Confusion in Housing Court as landlord attorneys come under attack from protesters
This past Wednesday, the Housing Court was expected to resume eviction proceedings against people with open warrants that were issued prior to the pandemic. However, Gov. Andrew Cuomo extended the eviction ban just a few hours before it was set to expire.
The result of that last-second announcement has only led to confusion as attorneys who practice in the Housing Court have complained that they aren’t getting clear instructions on the future of the court.
“Cuomo gives an executive order, as is his right, but then the Legislature drafts separate laws, such as Safe Harbor Act, then Chief Administrative Judge Lawrence Marks will issue directions, then the NYC Civil Court Administrative Judge Anthony Cannataro will issue orders,” said attorney Jeffrey Saltiel. “Everyone is talking about what’s allowed to go on and the answer is that nobody knows.”

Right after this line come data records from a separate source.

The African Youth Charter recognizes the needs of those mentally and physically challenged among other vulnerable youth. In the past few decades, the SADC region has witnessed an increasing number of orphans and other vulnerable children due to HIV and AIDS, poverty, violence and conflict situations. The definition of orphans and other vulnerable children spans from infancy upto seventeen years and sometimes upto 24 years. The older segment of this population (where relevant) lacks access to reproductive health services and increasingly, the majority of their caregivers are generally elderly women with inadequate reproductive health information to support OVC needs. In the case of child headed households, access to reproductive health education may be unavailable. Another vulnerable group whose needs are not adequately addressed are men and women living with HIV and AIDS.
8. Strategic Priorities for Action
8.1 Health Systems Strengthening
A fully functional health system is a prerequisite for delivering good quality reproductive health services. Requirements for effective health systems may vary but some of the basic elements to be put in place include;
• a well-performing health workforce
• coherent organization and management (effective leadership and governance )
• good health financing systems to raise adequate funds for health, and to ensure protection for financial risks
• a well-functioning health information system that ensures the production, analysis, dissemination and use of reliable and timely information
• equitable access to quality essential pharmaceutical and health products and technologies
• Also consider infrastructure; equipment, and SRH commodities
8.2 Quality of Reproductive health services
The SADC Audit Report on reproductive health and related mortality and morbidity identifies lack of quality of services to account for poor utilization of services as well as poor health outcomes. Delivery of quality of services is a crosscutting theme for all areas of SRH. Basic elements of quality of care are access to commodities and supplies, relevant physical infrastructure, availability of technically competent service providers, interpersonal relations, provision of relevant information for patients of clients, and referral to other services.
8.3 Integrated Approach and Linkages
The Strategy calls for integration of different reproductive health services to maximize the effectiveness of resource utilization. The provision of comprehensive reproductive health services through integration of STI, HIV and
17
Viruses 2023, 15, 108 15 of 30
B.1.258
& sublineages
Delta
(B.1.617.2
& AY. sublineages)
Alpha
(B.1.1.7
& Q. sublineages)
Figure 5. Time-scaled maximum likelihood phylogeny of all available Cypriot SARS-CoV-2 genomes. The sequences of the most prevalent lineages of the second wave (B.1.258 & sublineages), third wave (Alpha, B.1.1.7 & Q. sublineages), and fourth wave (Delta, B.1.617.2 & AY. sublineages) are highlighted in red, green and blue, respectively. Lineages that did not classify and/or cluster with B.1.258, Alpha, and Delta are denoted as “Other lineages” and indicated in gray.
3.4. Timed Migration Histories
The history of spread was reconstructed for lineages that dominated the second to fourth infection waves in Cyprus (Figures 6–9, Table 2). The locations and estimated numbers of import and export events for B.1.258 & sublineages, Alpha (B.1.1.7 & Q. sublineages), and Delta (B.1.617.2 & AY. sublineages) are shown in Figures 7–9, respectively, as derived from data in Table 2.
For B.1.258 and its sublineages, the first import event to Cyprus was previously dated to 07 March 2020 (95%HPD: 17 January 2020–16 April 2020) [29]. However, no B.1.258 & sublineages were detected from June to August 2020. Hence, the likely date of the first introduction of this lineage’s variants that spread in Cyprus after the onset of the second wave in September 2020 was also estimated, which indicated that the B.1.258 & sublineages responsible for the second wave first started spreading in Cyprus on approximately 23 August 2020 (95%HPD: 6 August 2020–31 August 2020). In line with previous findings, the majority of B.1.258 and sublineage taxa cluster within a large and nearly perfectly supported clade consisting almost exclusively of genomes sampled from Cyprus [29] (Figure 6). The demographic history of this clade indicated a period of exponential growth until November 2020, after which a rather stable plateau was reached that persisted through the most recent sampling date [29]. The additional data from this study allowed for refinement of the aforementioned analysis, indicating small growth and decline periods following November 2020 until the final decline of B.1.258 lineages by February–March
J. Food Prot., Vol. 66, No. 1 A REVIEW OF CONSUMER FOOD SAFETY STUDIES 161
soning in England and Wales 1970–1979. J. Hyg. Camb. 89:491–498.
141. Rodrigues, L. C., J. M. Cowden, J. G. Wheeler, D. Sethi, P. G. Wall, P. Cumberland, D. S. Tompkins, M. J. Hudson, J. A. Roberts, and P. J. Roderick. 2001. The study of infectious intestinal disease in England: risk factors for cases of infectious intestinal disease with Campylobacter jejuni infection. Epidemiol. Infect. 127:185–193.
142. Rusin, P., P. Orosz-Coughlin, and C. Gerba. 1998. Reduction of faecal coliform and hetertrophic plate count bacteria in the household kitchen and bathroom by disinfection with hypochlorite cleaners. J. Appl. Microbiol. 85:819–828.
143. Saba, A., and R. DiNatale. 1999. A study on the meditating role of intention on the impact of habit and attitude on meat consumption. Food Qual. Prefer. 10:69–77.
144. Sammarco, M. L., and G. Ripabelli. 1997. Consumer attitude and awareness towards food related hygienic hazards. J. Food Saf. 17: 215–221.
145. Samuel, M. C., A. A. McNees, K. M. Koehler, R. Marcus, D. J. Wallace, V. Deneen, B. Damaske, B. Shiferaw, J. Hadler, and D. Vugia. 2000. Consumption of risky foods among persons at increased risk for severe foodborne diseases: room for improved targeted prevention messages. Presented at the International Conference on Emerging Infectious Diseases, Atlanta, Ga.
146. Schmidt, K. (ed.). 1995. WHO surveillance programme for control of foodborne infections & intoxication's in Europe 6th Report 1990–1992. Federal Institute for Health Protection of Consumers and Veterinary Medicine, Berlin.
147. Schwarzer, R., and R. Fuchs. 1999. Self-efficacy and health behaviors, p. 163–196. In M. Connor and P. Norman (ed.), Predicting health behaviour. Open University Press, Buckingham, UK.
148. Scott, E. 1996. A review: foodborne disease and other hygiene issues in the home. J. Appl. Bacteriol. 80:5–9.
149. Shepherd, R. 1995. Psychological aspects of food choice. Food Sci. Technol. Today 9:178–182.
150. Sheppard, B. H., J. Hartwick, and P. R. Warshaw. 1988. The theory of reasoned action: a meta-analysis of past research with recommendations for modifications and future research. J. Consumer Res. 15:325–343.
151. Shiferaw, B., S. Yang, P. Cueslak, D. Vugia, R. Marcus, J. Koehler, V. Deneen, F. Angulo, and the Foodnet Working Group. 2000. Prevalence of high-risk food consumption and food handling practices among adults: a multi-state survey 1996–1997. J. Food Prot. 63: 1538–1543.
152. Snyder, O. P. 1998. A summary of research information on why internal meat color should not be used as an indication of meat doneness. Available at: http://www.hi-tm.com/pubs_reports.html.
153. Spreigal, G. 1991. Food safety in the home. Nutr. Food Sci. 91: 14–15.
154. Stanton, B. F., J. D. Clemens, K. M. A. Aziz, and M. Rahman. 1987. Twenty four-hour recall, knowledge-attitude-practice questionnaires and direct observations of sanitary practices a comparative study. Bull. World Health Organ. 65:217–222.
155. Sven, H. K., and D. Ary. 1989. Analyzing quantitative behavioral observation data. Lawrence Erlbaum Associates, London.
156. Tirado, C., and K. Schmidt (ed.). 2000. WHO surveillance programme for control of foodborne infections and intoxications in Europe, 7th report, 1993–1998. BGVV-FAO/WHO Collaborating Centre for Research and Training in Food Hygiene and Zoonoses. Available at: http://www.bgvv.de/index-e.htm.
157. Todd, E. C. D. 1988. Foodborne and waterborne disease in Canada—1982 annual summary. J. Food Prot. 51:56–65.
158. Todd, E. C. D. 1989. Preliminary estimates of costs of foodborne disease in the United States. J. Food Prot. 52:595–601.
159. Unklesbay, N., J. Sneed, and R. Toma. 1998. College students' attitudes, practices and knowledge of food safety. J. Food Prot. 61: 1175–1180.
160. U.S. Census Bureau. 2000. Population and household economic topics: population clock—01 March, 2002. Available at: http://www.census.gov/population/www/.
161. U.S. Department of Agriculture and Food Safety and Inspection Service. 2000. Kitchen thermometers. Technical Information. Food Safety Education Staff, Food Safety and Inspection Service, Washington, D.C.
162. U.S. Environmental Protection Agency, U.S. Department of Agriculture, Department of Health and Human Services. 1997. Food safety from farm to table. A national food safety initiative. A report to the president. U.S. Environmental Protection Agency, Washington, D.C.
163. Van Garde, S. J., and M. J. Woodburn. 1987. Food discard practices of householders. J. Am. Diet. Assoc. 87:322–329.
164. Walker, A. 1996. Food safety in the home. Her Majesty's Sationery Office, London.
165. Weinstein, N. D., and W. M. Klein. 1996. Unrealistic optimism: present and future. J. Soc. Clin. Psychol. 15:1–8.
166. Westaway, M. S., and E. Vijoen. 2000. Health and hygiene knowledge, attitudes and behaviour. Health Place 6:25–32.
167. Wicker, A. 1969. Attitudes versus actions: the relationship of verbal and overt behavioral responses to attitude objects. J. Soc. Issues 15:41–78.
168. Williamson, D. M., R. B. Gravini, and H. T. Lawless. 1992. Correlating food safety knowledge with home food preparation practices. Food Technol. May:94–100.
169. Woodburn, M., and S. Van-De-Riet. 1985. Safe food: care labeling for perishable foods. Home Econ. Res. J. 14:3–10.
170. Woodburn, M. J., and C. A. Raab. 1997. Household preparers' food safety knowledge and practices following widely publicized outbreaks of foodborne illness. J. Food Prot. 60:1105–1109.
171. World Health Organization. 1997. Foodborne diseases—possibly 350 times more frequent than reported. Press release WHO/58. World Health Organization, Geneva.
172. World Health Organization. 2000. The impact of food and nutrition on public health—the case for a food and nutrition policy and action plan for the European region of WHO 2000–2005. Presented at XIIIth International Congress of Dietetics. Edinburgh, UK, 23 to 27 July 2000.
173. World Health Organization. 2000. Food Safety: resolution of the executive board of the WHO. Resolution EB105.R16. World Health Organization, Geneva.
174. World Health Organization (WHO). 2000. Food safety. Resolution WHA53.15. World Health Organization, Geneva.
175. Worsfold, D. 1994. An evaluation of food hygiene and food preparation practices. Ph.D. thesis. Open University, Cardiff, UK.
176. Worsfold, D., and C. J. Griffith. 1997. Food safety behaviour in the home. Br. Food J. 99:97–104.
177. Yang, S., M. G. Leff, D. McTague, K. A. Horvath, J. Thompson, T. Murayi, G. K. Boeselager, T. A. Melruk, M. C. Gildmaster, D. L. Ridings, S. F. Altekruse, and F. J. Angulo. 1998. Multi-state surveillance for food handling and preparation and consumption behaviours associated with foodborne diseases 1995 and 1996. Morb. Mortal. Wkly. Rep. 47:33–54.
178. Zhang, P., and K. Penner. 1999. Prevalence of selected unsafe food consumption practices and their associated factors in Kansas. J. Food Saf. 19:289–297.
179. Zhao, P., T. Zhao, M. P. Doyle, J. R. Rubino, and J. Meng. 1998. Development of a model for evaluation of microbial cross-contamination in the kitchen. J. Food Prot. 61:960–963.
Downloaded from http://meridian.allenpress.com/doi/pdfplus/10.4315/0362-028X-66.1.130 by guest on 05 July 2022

While evictions have been stayed by Gov. Cuomo, in-person appearances have resumed at the Brooklyn Housing Court, which has moved its physical location from 141 Livingston St. to 320 Jay St. to help social distancing within the courthouse.
To help practitioners answer questions about the types of cases they can bring forward, the Kings County Housing Court Bar Association hosted a Zoom meeting. Instead, there were more questions than answers.
“The idea is that we can file, maybe it will get submitted until they make another stay,” said attorney Matthew Ross. “We can’t evict, though, or do anything other than sit on our hind legs, basically, waiting for (court administrators) to do anything.”
Part of the problem stems from a lawsuit against the Office of Court Administration by legal service providers about reopening the Criminal Court for in-person appearances. This has made administrators hesitant to speak candidly.
While this confusion continues, tenants advocates, including the Crown Heights Tenant Union, have begun protesting at courthouses and targeting the offices of private attorneys who represent landlords.
On Wednesday, protesters stormed 26 Court St. and marched up to the third floor to the offices of Slochowsky & Slochowsky. Attorney Michele Slochowsky Hering said she called police as dozens of protesters entered the building and screamed at her and two female employees.
“They protested inside of my office, inside of the vestibule,” Slochowsky Hering said. “It was really alarming, to say the least. They were coming up the stairs, some up the elevator. I’m laughing now, but honestly it was nothing close to funny. It was outrageous. Me and two female staff members were here and that was it.
“They were banging the office door, chanting their chants like, go kill yourselves,” Slochowsky Hering said.
Other offices such as Stern & Stern and Balsamo Rosenblatt & Hall were also targeted by demonstrators.
“It’s designed to scare you, it’s designed to say look what you’re going to have to deal with to go forward,” said attorney Meryl Wenig. “They think by yelling and screaming that they are going to make it uncomfortable for you to do your job. I’m hired to do a job and I’m ethically obligated to go forward. Yelling at me for that makes no sense.”
While these attorneys primarily represent landlords, most have some tenants as clients and are quick to point out that many of their clients are individuals living in two-family homes who are just trying to make ends meet.
“I have a job to do, I was hired and I have to operate within ethical parameters,” Saltiel said. “My firm represents some tenants too. We advocate for both sides on the same day, and we’re trying to do the right thing.”
The Office of Court Administration did not respond to a request for comment in time for publication, and neither did the Crown Heights Tenant Union. The CHTU did mention protesting at the lawyers’ offices in a press release and stated that it marched to offices of “landlord lawyers … who have earned their fortunes by helping landlords kick out families from their homes.”